Summary (from Goodreads):
“In the darkest places, even love is deadly.
Sixteen-year-old Juliet Moreau has built a life for herself in London—working as a maid, attending church on Sundays, and trying not to think about the scandal that ruined her life. After all, no one ever proved the rumors about her father’s gruesome experiments. But when she learns he is alive and continuing his work on a remote tropical island, she is determined to find out if the accusations are true.
Accompanied by her father’s handsome young assistant, Montgomery, and an enigmatic castaway, Edward—both of whom she is deeply drawn to—Juliet travels to the island, only to discover the depths of her father’s madness: He has experimented on animals so that they resemble, speak, and behave as humans. And worse, one of the creatures has turned violent and is killing the island’s inhabitants. Torn between horror and scientific curiosity, Juliet knows she must end her father’s dangerous experiments and escape her jungle prison before it’s too late. Yet as the island falls into chaos, she discovers the extent of her father’s genius—and madness—in her own blood.
Inspired by H. G. Wells’s classic The Island of Dr. Moreau, The Madman’s Daughter is a dark and breathless Gothic thriller about the secrets we’ll do anything to know and the truths we’ll go to any lengths to protect.”
I loved this book immediately. Juliet is incredibly smart but because of (a) who her father is and (b) the time in which she lived (and, because of that time, the fact that she’s a girl), she’s only allowed to pursue a few select careers. Because of who her dad is, she has to work as a maid even though she’s incredibly smart.
I felt a sense of unease almost immediately in this book (I hadn’t read The Island of Dr. Moreau or seen the movie but I’d heard enough to know that her dad was up to no good whatsoever) and once Juliet, Montgomery and Edward get to the island, the tension ratcheted up incredibly quickly.
I’ve heard complaints that the book is boring, but I found it incredibly compelling. No, not every page is full of nonstop action or gross medical stuff or mortal danger, but sometimes there needs to be a little thing called “character development” so that you care about the people in the book. And I did love Juliet. I wasn’t thrilled with either Montgomery or Edward (and we won’t even talk about her dad), which meant that the love triangle didn’t do as much for me as it probably could have.

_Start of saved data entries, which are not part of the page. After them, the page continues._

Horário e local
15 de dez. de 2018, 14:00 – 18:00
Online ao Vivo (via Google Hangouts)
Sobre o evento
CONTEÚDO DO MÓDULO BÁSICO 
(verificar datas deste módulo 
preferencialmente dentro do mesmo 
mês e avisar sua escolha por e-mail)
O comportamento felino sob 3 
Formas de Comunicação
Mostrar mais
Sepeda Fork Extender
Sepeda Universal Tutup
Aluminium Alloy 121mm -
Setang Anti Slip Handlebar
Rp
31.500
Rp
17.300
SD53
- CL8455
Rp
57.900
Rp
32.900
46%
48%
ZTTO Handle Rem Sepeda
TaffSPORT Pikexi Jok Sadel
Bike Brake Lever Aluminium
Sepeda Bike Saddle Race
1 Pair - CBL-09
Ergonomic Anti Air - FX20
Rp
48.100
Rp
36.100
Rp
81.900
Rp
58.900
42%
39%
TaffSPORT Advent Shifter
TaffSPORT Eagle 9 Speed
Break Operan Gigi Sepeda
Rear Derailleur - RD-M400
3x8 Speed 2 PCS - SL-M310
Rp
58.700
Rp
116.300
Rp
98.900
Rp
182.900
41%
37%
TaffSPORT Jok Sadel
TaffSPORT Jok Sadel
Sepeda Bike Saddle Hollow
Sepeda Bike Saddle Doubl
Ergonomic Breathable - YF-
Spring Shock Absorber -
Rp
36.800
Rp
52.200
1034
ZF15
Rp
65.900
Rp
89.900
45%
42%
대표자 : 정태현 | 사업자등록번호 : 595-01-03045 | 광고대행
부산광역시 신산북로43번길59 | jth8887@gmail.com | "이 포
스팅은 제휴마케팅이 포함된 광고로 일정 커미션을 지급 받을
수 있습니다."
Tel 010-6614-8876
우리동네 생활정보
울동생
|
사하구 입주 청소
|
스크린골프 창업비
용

Another big complaint is that Juliet is kind of wishy-washy. But let’s be fair here: she lived in a time where girls weren’t educated and where even bare ankles were a big no-no. The most important thing for her was to be proper. And you know nobody ever asked her what she thought about anything. So she probably wasn’t even used to deciding things for herself—how many times do you think she was allowed to?